Retype the Westar Energy Form 8-K passage beginning at the words "Check the appropriate" and stopping after "(17 CFR 240.14a-12)".

DOCUMENT PASSAGE –
______

View:
Form 8-K

UNITED STATES

SECURITIES AND EXCHANGE COMMISSION

Washington, D.C. 20549

 


 

FORM 8-K

 


 

CURRENT REPORT

Pursuant to Section 13 OR 15(d) of the Securities Exchange Act of 1934

 

Date of Report (Date of earliest event reported) August 9, 2005

 


 

WESTAR ENERGY, INC.

(Exact name of registrant as specified in its charter)

 


 

KANSAS   1-3523   48-0290150
(State or other jurisdiction of
incorporation or organization)
  (Commission File Number)   (IRS Employer
Identification No.)

 

818 South Kansas Avenue, Topeka, Kansas   66612
(Address of principal executive offices)   (Zip Code)

 

Registrant’s telephone number, including area code (785) 575-6300

 

Not Applicable

(Former name or former address, if changed since last report)

 


 

Check the appropriate box below if the Form 8-K filing is intended to simultaneously satisfy the filing obligation of the registrant under any of the following provisions:

 

¨ Written communications pursuant to Rule 425 under the Securities Act (17 CFR 230.425)

 

¨ Soliciting material pursuant to Rule 14a-12 under the Exchange Act (17 CFR 240.14a-12)

 

¨ Pre-commencement communications pursuant to Rule 14d-2(b) under the Exchange Act (17 CFR 240.14d-2(b))

 

¨ Pre-commencement communications pursuant to Rule 13e-4(c) under the Exchange Act (17 CFR 240.13e-4(c))

 



WESTAR ENERGY, INC.

 

Section 2. Financial Information

 

Item 2.02. Results of Operations and Financial Condition.

 

On August 9, 2005, we issued a press release announcing our earnings for the period ended June 30, 2005. A copy of our August 9, 2005 press release is attached hereto as exhibit 99.1 and is incorporated herein by this reference. The press release contains certain non-GAAP financial information. The reconciliation of such non-GAAP financial information to GAAP financial measures is included in an attachment to the press release.

 

The information above is being furnished, not filed, pursuant to Item 2.02 of Form 8-K. Accordingly, the information in Item 2.02 of this Current Report, including the press release attached hereto as exhibit, will not be incorporated by reference into any registration statement filed by the Company under the Securities Act of 1933, as amended, unless specifically identified therein as being incorporated by reference.

 

Section 9. Financial Statements and Exhibits

 

Item 9.01. Financial Statements and Exhibits.

______

INFORMATION GIVEN –
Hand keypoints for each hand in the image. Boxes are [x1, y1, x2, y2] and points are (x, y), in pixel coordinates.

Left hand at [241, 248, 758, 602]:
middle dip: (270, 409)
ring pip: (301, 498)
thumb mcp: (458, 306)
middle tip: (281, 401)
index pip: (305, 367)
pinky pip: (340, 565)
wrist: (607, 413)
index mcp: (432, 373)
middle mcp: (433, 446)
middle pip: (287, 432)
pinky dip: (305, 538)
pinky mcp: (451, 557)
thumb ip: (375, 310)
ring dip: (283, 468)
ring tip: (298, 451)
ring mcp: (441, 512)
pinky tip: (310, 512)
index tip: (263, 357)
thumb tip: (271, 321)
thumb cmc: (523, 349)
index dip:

______

WRITTEN ANSWER –
Check the appropriate box below if the Form 8-K filing is intended to simultaneously satisfy the filing obligation of the registrant under any of the following provisions:

 

¨ Written communications pursuant to Rule 425 under the Securities Act (17 CFR 230.425)

 

¨ Soliciting material pursuant to Rule 14a-12 under the Exchange Act (17 CFR 240.14a-12)